Burma formally became the Union of Myanmar in 1989 however the new name isn’t universally accepted – learn about the key issues in this debate.
In 1989, under The Adaptation of Expression Law, Burma’s ruling military government changed the name of the country to Myanmar. This provoked an international debate, which remains unresolved to this day, more than 25 years on.
Here is an overview of the key issues:
History of Burma vs Myanmar
Both names have been used in tandem for centuries.
In the native language, Burma is the informal, colloquial term for the country and Myanmar is its formal, literary equivalent.
When the British colonized the country in 1824, it officially became the Union of Burma, a name it retained when it became an independent nation in 1948.
In 1989, a year after the military junta seized power, the name of the country was changed to the Union of Myanmar, which later became the Republic of the Union of Myanmar, its official name today.
Politics of Burma vs Myanmar
The use of either Burma or Myanmar is often representative of a political position, linked with the level of support for the military government’s power to change the country’s name.
At the time, the Foreign Office stated:
- “Burma’s democracy movement prefers the form ‘Burma’ because they do not accept the legitimacy of the unelected military regime to change the official name of the country. Internationally, both names are recognised“
Indeed, the name change was acquiesced by the UN and most other countries, with the notable exclusions of the United States, the United Kingdom, Canada and Australia (the EU uses the hybrid nomenclature Burma/Myanmar).
However, these countries often adopted Myanmar in formal diplomatic exchanges and – since the 2011-2012 democratic reforms – have shown it an increasing preference.
In 2012, Aung San Suu Kyi reinstated her position on the debate:
“I shall always refer to this country as Burma, until the Burmese people decide what they want it to be called”.
However, recently, she also appears to be shifting away from the old name, instead using terms such as “my country”, “this country of ours” or “our country” with greater frequency.

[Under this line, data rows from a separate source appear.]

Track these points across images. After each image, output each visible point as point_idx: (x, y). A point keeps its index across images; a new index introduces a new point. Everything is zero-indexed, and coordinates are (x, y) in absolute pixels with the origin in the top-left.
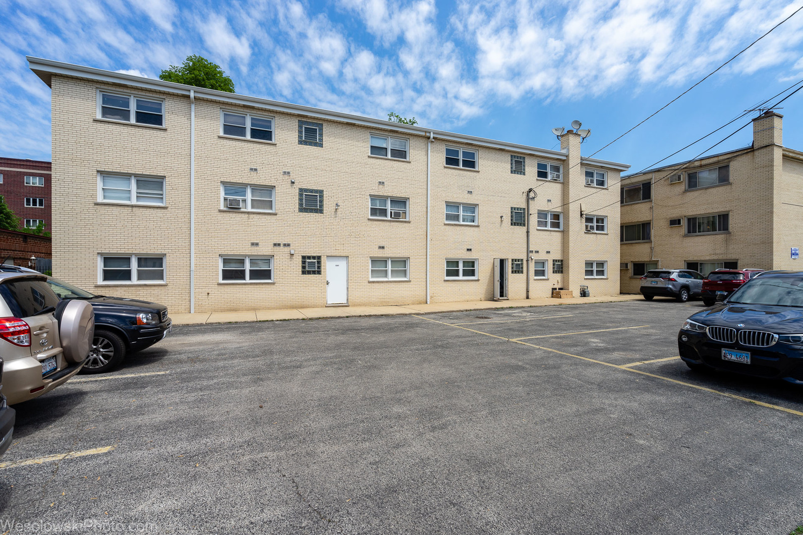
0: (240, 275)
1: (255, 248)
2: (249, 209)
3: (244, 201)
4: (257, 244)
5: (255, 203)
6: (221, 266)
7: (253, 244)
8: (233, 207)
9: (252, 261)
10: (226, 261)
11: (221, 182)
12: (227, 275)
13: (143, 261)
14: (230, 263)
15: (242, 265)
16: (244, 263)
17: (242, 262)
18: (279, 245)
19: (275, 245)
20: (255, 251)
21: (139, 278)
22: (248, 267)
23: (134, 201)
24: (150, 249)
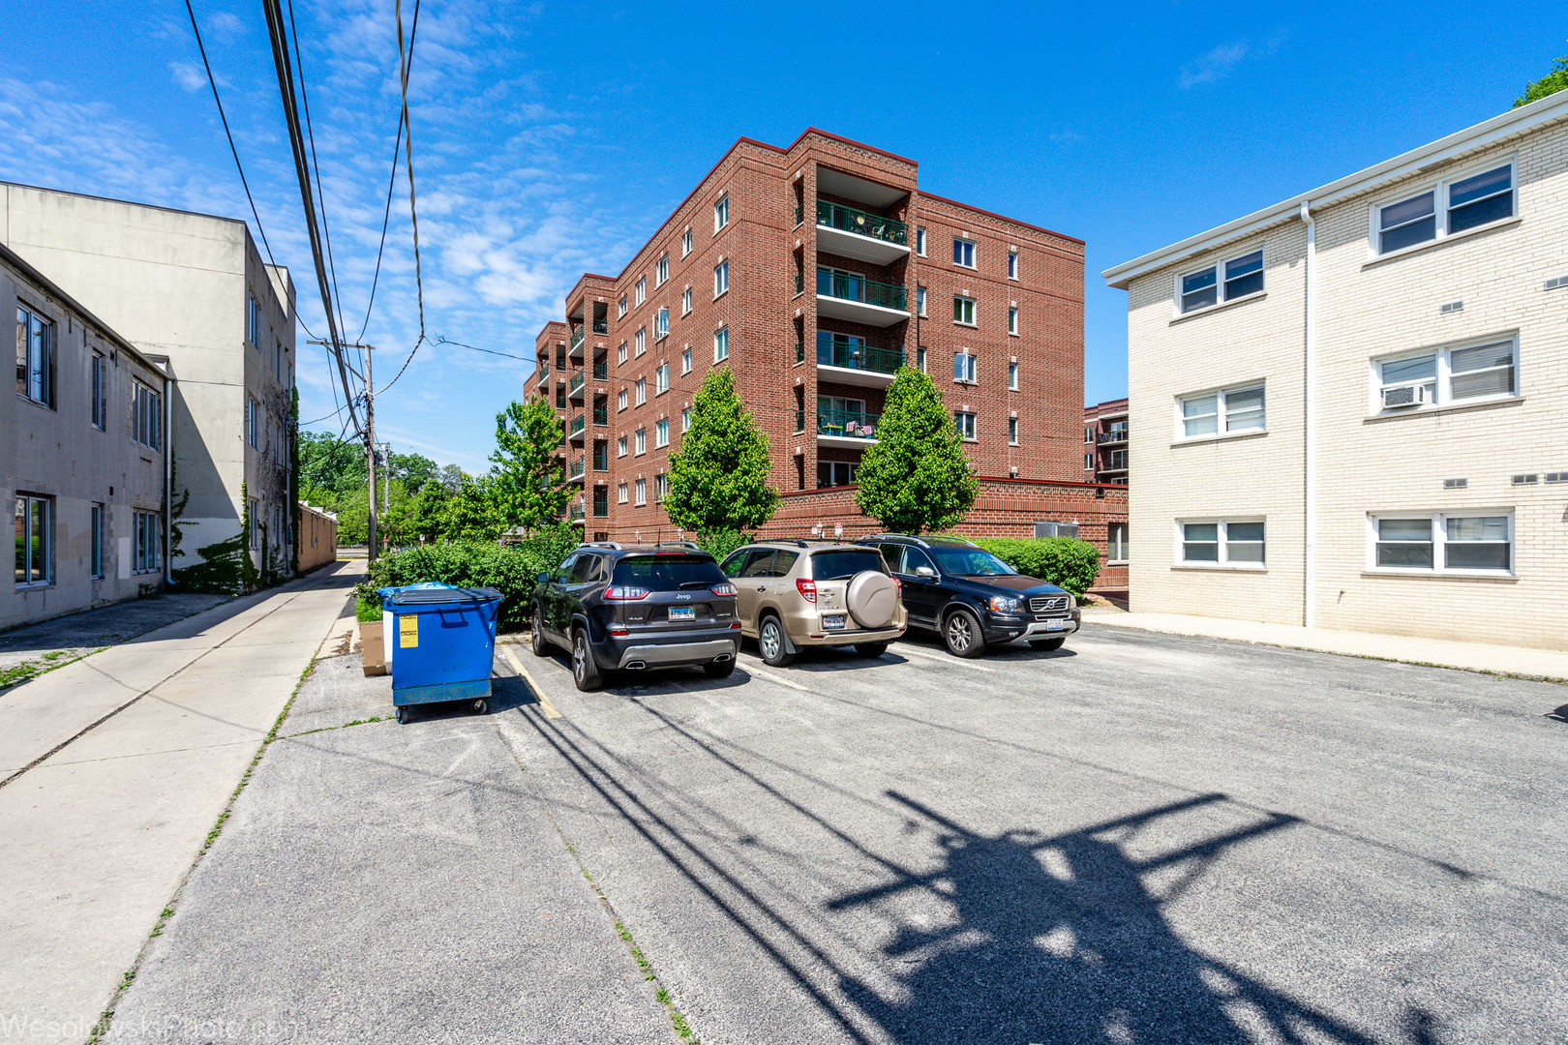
0: (1421, 555)
1: (1457, 492)
2: (1445, 400)
3: (1433, 387)
4: (1462, 483)
5: (1461, 385)
6: (1372, 537)
7: (1449, 484)
8: (1400, 405)
9: (1452, 524)
10: (1384, 525)
11: (1371, 359)
12: (1388, 554)
13: (1236, 529)
14: (1400, 528)
15: (1424, 534)
16: (1430, 528)
17: (1425, 525)
18: (1532, 479)
19: (1518, 480)
20: (1456, 500)
21: (1231, 558)
22: (1440, 538)
23: (1222, 433)
24: (1243, 509)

Language of Burma vs Myanmar
The change to Myanmar was the result of the junta’s official commission into the English translation of the country’s geographical place names. The military viewed the persisting use of names from its British colonial past & subsequent independence as a threat, an insult even, as it sought to consolidate its authority in the aftermath of the failed democratic uprisings of 1988.
These revisions not only altered the name of the country, but also corrected the pronunciation of various city names: Mergui to Myeik, Rangoon to Yangon and Pegu to Bago.
As mentioned, the names Burma and Myanmar have historically been used alongside each other since ancient times, the former being the spoken form and the latter being the written term of the same word. Moreover, in a highly tonal language, pronunciation produces sharp differences: depending on the register used, pronunciation of the country’s name in the Burmese language is Bama or Myamah.
In its English form, linguistically, Myanmar is more natural for the natives, as Burma was for the British and arguably continues to be for the outside – or at least Western – world.
The Burma/Myanmar debate is largely confined to the English language. It doesn’t change the name of the country in the Burmese language or the national anthem, which still refers to bama pyi or the “country of Burma”.
Society of Burma vs Myanmar
The name Burma traditionally refers to the majority ethnic group in the country, the Bamars – just one out of the eight main nationalities in the country. The name Myanmar is also derived from the Bamars, however since Independence, its meaning has been expanded to include the minorities – essentially, to mean all the citizens of the country.
The definition of Burma remains unchanged, used exclusively to refer to the predominant lineage.
Despite the name change, the people and language of the country continue to be referred to as Burmese, as Myanmarese or Myanmese do not align with formal English grammatical rules.
This is as the natives prefer, although as for the country’s name, the public seem have adopted the change to Myanmar, as a more representative and inclusive name for their multi-ethnic nation.
The Final Word: Burma vs Myanmar
Personally, I had been using both names interchangeably, perhaps with a slight preference to Burma, purely as a candle to nostalgia. However, after some thought, I have shifted my allegiance. Albeit a violent and illegitimate foundation, the name Myanmar is a significant symbolic and literal shift from the colonial association of Burma, especially now that the military junta has been dissolved and the country gradually transitions to democracy.
The new name has solid etymological and historic roots, and not only sounds more exotic and aesthetic, but is also more in tune with the natural tone & diversity of the Burmese language and people.